Another reason has to do with what researchers call negative potency. Essentially, negative events are more powerful or dominant to our emotional systems than positive events.

 

Here’s an example. Imagine gaining $50. Now imagine losing $50. Although the amount is the same, for some reason, the experience of losing $50 creates a more powerful emotional experience.

 

Also, humans generally think about adverse events more than positive ones. Even though you might have gained $50, you will likely spend more time thinking about the money you lost rather than the money you earned.

 

3. Negative events take up more cognitive resources.

Another reason why we tend to focus more on negative events than positive ones is that negative events require more mental energy and mental resources to process than positive events.

 

For example, when something positive happens in your life, you don’t need to expend any mental resources to interpret or understand what just happened. But when something negative happens, it puts more of a strain on your mental resources. You spend more time thinking and processing an adverse event than a joyous occasion. This extra demand on your mental resources makes the adverse event more noticeable.

 

4. We are socialized to focus on the negative. 

Another reason why we tend to focus on the negative is that we are socialized this way.

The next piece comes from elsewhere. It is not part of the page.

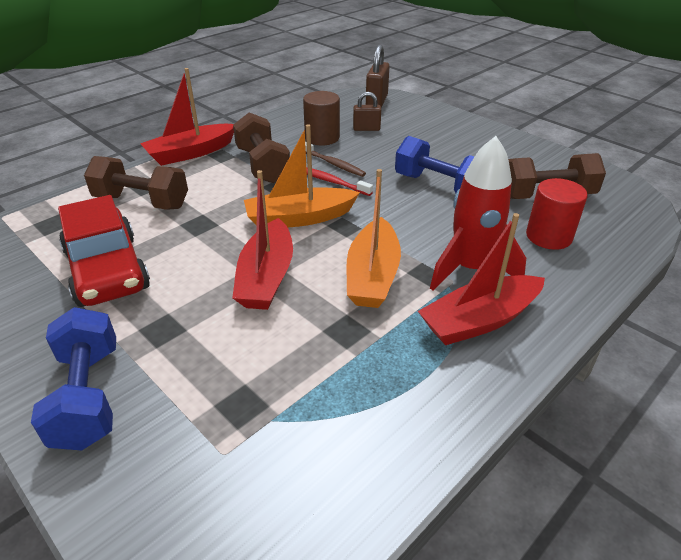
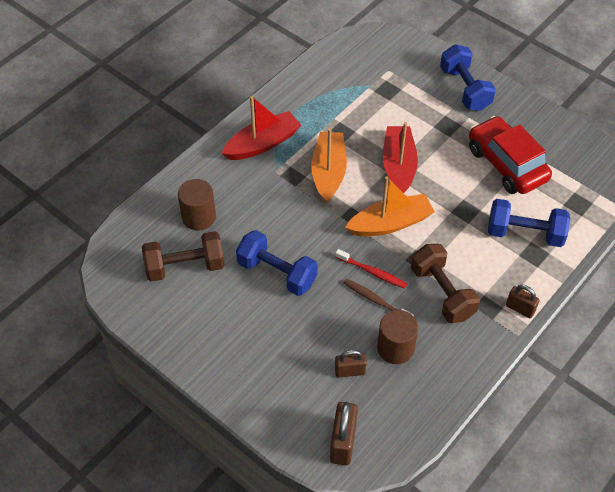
camera: 175 degrees right, 15 degrees up
brown dumbbell [84,156,188,210] -> blue dumbbell [488,199,570,247]
red boat [140,68,234,166] -> brown padlock [506,285,540,318]
red rocket [430,136,526,291] -> none
red cylinder [526,178,588,250] -> brown cylinder [178,179,216,231]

For example, if you regularly follow the news, you realize it predominantly contains negative stories. The reality is that negative, shocking, and extraordinary stories attract more viewers and clicks than positive ones. And because we’re socialized in such an environment, we learn to focus more on the negative than the positive.

 

Thinking of the Negative is a Natural Reaction 

Next week, I’ll give you some strategies to handle negativity bias.

 

Until then, don’t beat yourself up because you tend to focus on the negative. It’s a normal reaction.

Just remember that if you spend time and energy thinking about all the bad and negative things in your life, you also need to be fair to yourself and spend the same amount of time thinking of all the positive things as well.